I’ll think about staying up late to watch a Pac-10 game.  It is football, after all; it’s college football.

 

 

1 I went to college in the olden days, before every game in the country could be found on cable or online.  I’m so old, in fact, that the radio my friend listened to probably had an actual dial.

2 At the time, I thought I ought to go because I’d get a better job, because I’d have more earning potential, and – mainly – because my parents wanted me to go.

3 Wake Forest University is the smallest school – by a substantial margin – in the six BCS “Automatic Qualifier” conferences.  When I was there, I was one of about 2800 undergraduates; schools like Michigan and Ohio State have more students currently enrolled than Wake Forest has alumni – ever, living and dead.  Despite Jim Grobe and the 2006 ACC Championship, the Demon Deacons still have the lowest winning percentage of the AQ teams.  I’m still Proud to be a Deacon.

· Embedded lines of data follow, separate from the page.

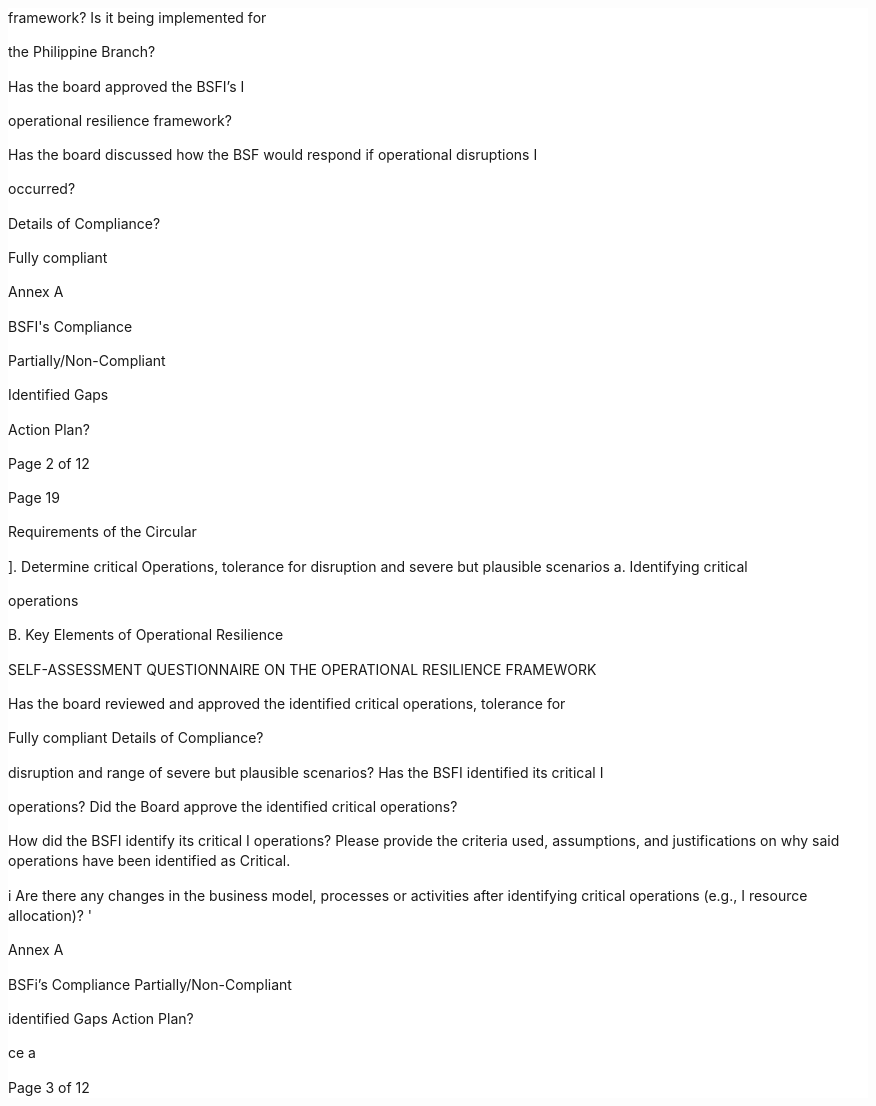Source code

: framework? Is it being implemented for

the Philippine Branch?

Has the board approved the BSFI’s I

operational resilience framework?

Has the board discussed how the BSF would respond if operational disruptions I

occurred?

Details of Compliance?

Fully compliant

Annex A

BSFI's Compliance

Partially/Non-Compliant

Identified Gaps

Action Plan?

Page 2 of 12

Page 19

Requirements of the Circular

]. Determine critical Operations, tolerance for disruption and severe but plausible scenarios a. Identifying critical

operations

B. Key Elements of Operational Resilience

SELF-ASSESSMENT QUESTIONNAIRE ON THE OPERATIONAL RESILIENCE FRAMEWORK

Has the board reviewed and approved the identified critical operations, tolerance for

Fully compliant Details of Compliance?

disruption and range of severe but plausible scenarios? Has the BSFI identified its critical I

operations? Did the Board approve the identified critical operations?

How did the BSFI identify its critical I operations? Please provide the criteria used, assumptions, and justifications on why said operations have been identified as Critical.

i Are there any changes in the business model, processes or activities after identifying critical operations (e.g., I resource allocation)? '

Annex A

BSFi’s Compliance Partially/Non-Compliant

identified Gaps Action Plan?

ce a

Page 3 of 12
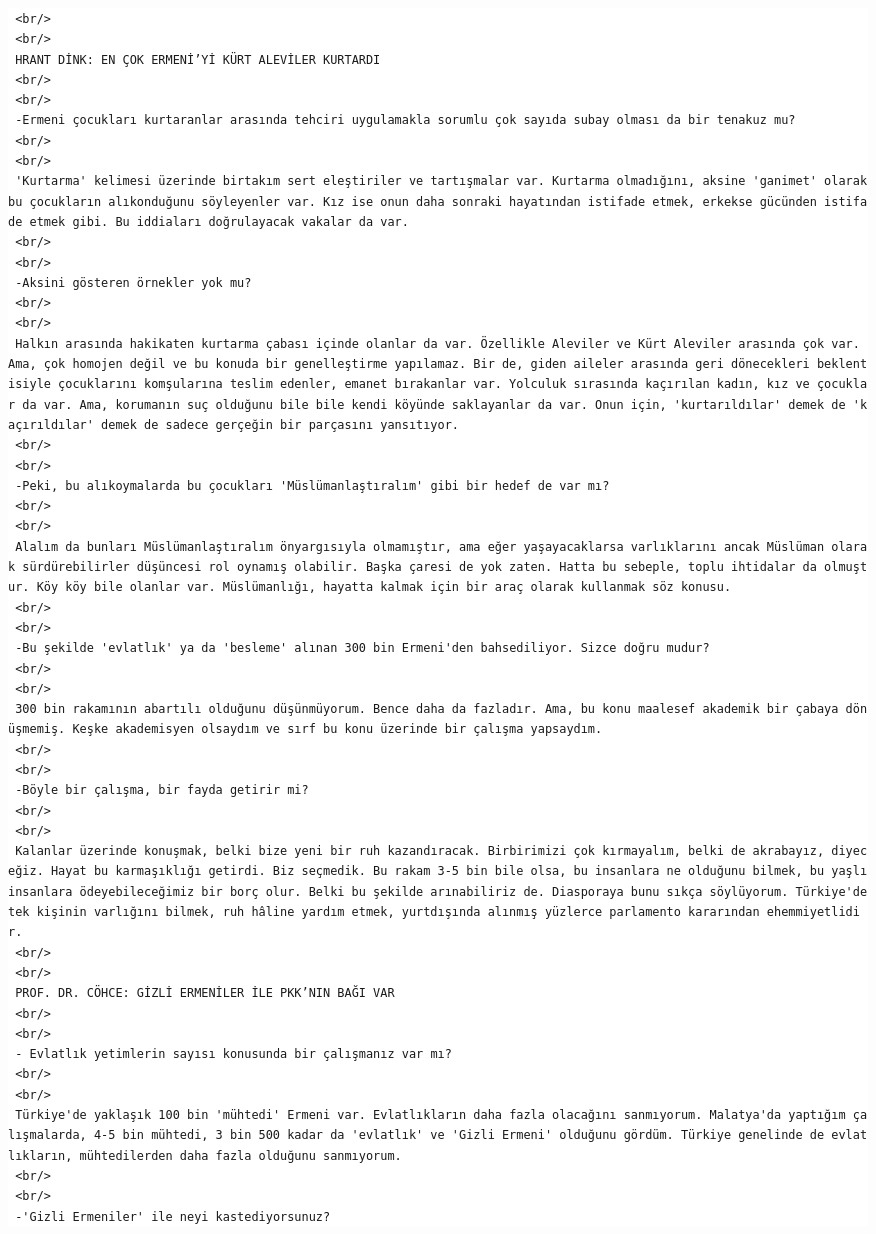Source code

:      <br/>
     <br/>
     HRANT DİNK: EN ÇOK ERMENİ’Yİ KÜRT ALEVİLER KURTARDI
     <br/>
     <br/>
     -Ermeni çocukları kurtaranlar arasında tehciri uygulamakla sorumlu çok sayıda subay olması da bir tenakuz mu?
     <br/>
     <br/>
     'Kurtarma' kelimesi üzerinde birtakım sert eleştiriler ve tartışmalar var. Kurtarma olmadığını, aksine 'ganimet' olarak bu çocukların alıkonduğunu söyleyenler var. Kız ise onun daha sonraki hayatından istifade etmek, erkekse gücünden istifade etmek gibi. Bu iddiaları doğrulayacak vakalar da var.
     <br/>
     <br/>
     -Aksini gösteren örnekler yok mu?
     <br/>
     <br/>
     Halkın arasında hakikaten kurtarma çabası içinde olanlar da var. Özellikle Aleviler ve Kürt Aleviler arasında çok var. Ama, çok homojen değil ve bu konuda bir genelleştirme yapılamaz. Bir de, giden aileler arasında geri dönecekleri beklentisiyle çocuklarını komşularına teslim edenler, emanet bırakanlar var. Yolculuk sırasında kaçırılan kadın, kız ve çocuklar da var. Ama, korumanın suç olduğunu bile bile kendi köyünde saklayanlar da var. Onun için, 'kurtarıldılar' demek de 'kaçırıldılar' demek de sadece gerçeğin bir parçasını yansıtıyor.
     <br/>
     <br/>
     -Peki, bu alıkoymalarda bu çocukları 'Müslümanlaştıralım' gibi bir hedef de var mı?
     <br/>
     <br/>
     Alalım da bunları Müslümanlaştıralım önyargısıyla olmamıştır, ama eğer yaşayacaklarsa varlıklarını ancak Müslüman olarak sürdürebilirler düşüncesi rol oynamış olabilir. Başka çaresi de yok zaten. Hatta bu sebeple, toplu ihtidalar da olmuştur. Köy köy bile olanlar var. Müslümanlığı, hayatta kalmak için bir araç olarak kullanmak söz konusu.
     <br/>
     <br/>
     -Bu şekilde 'evlatlık' ya da 'besleme' alınan 300 bin Ermeni'den bahsediliyor. Sizce doğru mudur?
     <br/>
     <br/>
     300 bin rakamının abartılı olduğunu düşünmüyorum. Bence daha da fazladır. Ama, bu konu maalesef akademik bir çabaya dönüşmemiş. Keşke akademisyen olsaydım ve sırf bu konu üzerinde bir çalışma yapsaydım.
     <br/>
     <br/>
     -Böyle bir çalışma, bir fayda getirir mi?
     <br/>
     <br/>
     Kalanlar üzerinde konuşmak, belki bize yeni bir ruh kazandıracak. Birbirimizi çok kırmayalım, belki de akrabayız, diyeceğiz. Hayat bu karmaşıklığı getirdi. Biz seçmedik. Bu rakam 3-5 bin bile olsa, bu insanlara ne olduğunu bilmek, bu yaşlı insanlara ödeyebileceğimiz bir borç olur. Belki bu şekilde arınabiliriz de. Diasporaya bunu sıkça söylüyorum. Türkiye'de tek kişinin varlığını bilmek, ruh hâline yardım etmek, yurtdışında alınmış yüzlerce parlamento kararından ehemmiyetlidir.
     <br/>
     <br/>
     PROF. DR. CÖHCE: GİZLİ ERMENİLER İLE PKK’NIN BAĞI VAR
     <br/>
     <br/>
     - Evlatlık yetimlerin sayısı konusunda bir çalışmanız var mı?
     <br/>
     <br/>
     Türkiye'de yaklaşık 100 bin 'mühtedi' Ermeni var. Evlatlıkların daha fazla olacağını sanmıyorum. Malatya'da yaptığım çalışmalarda, 4-5 bin mühtedi, 3 bin 500 kadar da 'evlatlık' ve 'Gizli Ermeni' olduğunu gördüm. Türkiye genelinde de evlatlıkların, mühtedilerden daha fazla olduğunu sanmıyorum.
     <br/>
     <br/>
     -'Gizli Ermeniler' ile neyi kastediyorsunuz?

4 Since 2005: Texas, Florida, LSU, Florida, Alabama, Auburn, Alabama.  (The last 6, you’ll notice, are all from the SEC.)  Confederacy, hell; the BCS title hasn’t left the Gulf Coast in 7 years.

5 It’s a little funny that the cover of ESPN the Magazine’s college football preview, in which Bragg’s article appeared, read “Curse the SEC.”  Their other outlets give off the distinct whiff of terror that the SEC is going to so dominate the sport, for so long, that college football will become a regional niche sport.  (To be fair, the various ESPN “platforms” have featured some thought-provoking commentary on football the last couple of weeks, especially Charles Pierce’s Grantland article on the history of land-grant schools and J.R. Moehringer’s “120 Reasons.”)

6 Actually, they whipped the University of Washington (as in the state), who don’t really qualify as Yankees, and they beat them by one point, which doesn’t really count as “whipped.”  The bigger victory was over the derision and low expectations.